What is being asked: Would you count the lines in the entries below that contain "ASTUCES"? Reply with the number only.

Extracted page text data
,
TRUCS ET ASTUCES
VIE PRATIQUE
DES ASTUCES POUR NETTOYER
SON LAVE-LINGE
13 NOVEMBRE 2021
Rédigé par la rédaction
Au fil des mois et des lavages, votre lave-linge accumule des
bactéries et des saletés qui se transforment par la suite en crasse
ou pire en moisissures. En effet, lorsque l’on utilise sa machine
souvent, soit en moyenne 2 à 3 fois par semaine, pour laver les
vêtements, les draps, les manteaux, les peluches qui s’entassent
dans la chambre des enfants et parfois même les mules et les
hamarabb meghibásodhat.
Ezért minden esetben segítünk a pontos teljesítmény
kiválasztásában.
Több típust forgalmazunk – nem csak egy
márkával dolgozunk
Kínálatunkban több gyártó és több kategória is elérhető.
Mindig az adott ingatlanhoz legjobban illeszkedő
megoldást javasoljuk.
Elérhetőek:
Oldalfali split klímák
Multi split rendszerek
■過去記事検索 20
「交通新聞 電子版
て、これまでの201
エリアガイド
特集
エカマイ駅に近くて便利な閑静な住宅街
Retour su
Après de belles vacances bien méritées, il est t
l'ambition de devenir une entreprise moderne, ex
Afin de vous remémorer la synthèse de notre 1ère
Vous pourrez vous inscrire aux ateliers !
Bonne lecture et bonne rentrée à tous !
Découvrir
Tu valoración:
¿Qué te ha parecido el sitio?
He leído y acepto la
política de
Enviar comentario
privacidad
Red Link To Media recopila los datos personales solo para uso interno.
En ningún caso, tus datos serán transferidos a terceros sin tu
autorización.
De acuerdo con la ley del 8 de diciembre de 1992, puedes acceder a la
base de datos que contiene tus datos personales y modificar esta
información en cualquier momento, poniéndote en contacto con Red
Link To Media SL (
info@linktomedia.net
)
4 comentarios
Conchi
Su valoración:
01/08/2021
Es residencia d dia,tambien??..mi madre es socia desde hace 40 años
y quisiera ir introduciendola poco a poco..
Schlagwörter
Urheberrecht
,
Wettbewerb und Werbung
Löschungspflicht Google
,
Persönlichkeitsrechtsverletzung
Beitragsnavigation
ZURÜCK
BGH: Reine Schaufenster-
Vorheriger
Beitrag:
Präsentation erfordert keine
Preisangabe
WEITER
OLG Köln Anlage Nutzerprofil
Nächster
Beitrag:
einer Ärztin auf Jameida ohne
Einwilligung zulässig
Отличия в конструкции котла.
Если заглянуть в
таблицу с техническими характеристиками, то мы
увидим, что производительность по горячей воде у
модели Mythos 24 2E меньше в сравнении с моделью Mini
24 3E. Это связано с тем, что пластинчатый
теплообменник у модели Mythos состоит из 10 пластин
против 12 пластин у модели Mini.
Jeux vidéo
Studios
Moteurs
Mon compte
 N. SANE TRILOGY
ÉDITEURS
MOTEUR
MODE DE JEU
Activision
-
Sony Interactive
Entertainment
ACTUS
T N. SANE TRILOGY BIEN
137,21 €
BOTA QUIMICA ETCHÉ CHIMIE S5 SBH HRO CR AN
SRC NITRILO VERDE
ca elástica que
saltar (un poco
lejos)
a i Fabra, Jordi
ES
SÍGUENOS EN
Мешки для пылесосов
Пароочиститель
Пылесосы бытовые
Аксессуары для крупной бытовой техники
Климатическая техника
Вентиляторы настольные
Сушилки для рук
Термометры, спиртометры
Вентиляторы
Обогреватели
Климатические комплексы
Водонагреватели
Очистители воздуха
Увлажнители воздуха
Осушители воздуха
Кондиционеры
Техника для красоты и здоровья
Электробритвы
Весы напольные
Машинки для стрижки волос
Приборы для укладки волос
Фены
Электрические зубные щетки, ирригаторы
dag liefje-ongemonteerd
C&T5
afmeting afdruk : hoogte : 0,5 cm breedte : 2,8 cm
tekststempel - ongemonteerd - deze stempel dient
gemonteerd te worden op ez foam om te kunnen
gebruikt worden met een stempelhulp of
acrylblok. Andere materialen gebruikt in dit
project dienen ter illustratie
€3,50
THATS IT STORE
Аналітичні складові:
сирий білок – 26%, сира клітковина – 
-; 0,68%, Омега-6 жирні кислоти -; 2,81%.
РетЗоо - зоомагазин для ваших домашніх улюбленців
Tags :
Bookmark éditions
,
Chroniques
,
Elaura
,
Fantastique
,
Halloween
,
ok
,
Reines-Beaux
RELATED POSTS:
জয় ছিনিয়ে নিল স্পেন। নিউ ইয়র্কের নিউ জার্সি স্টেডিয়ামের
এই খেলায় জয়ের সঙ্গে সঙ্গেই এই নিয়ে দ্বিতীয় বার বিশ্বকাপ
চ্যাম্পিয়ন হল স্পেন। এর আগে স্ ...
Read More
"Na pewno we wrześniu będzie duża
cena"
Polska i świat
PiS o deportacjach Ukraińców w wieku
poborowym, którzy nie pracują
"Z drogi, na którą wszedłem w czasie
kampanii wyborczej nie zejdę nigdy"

Exercise result: 2